Given entries –

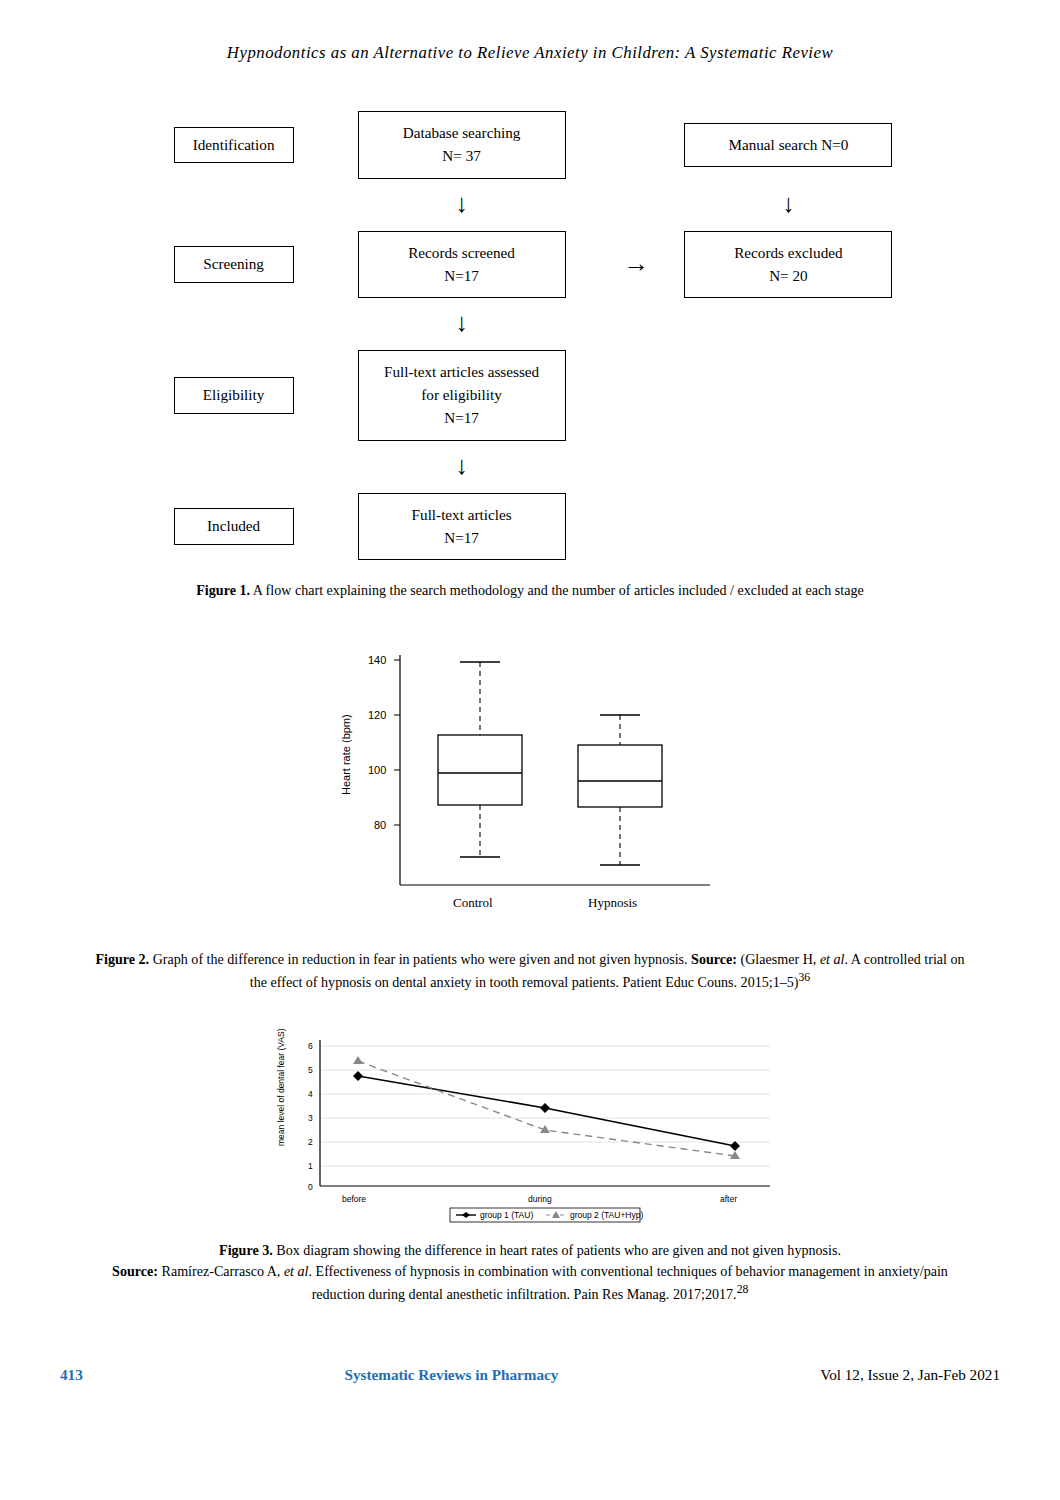Hypnodontics as an Alternative to Relieve Anxiety in Children: A Systematic Review
| Identification | Database searching N= 37 | | Manual search N=0 |
| | ↓ | | ↓ |
| Screening | Records screened N=17 | → | Records excluded N= 20 |
| | ↓ | | |
| Eligibility | Full-text articles assessed for eligibility N=17 | | |
| | ↓ | | |
| Included | Full-text articles N=17 | | |
Figure 1. A flow chart explaining the search methodology and the number of articles included / excluded at each stage
140 120 100 80 Heart rate (bpm) Control Hypnosis
Figure 2. Graph of the difference in reduction in fear in patients who were given and not given hypnosis. Source: (Glaesmer H, et al. A controlled trial on the effect of hypnosis on dental anxiety in tooth removal patients. Patient Educ Couns. 2015;1–5)36
6 5 4 3 2 1 0 mean level of dental fear (VAS) before during after group 1 (TAU) group 2 (TAU+Hyp)
Figure 3. Box diagram showing the difference in heart rates of patients who are given and not given hypnosis.
Source: Ramírez-Carrasco A, et al. Effectiveness of hypnosis in combination with conventional techniques of behavior management in anxiety/pain reduction during dental anesthetic infiltration. Pain Res Manag. 2017;2017.28
413
Systematic Reviews in Pharmacy
Vol 12, Issue 2, Jan-Feb 2021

Assignment – Output everything in the material exactly. Pictures stay out of it.

Output of the exercise –
Hypnodontics as an Alternative to Relieve Anxiety in Children: A Systematic Review
| Identification | Database searching N= 37 | | Manual search N=0 |
| | ↓ | | ↓ |
| Screening | Records screened N=17 | → | Records excluded N= 20 |
| | ↓ | | |
| Eligibility | Full-text articles assessed for eligibility N=17 | | |
| | ↓ | | |
| Included | Full-text articles N=17 | | |
Figure 1. A flow chart explaining the search methodology and the number of articles included / excluded at each stage
140 120 100 80 Heart rate (bpm) Control Hypnosis
Figure 2. Graph of the difference in reduction in fear in patients who were given and not given hypnosis. Source: (Glaesmer H, et al. A controlled trial on the effect of hypnosis on dental anxiety in tooth removal patients. Patient Educ Couns. 2015;1–5)36
6 5 4 3 2 1 0 mean level of dental fear (VAS) before during after group 1 (TAU) group 2 (TAU+Hyp)
Figure 3. Box diagram showing the difference in heart rates of patients who are given and not given hypnosis.
Source: Ramírez-Carrasco A, et al. Effectiveness of hypnosis in combination with conventional techniques of behavior management in anxiety/pain reduction during dental anesthetic infiltration. Pain Res Manag. 2017;2017.28
413
Systematic Reviews in Pharmacy
Vol 12, Issue 2, Jan-Feb 2021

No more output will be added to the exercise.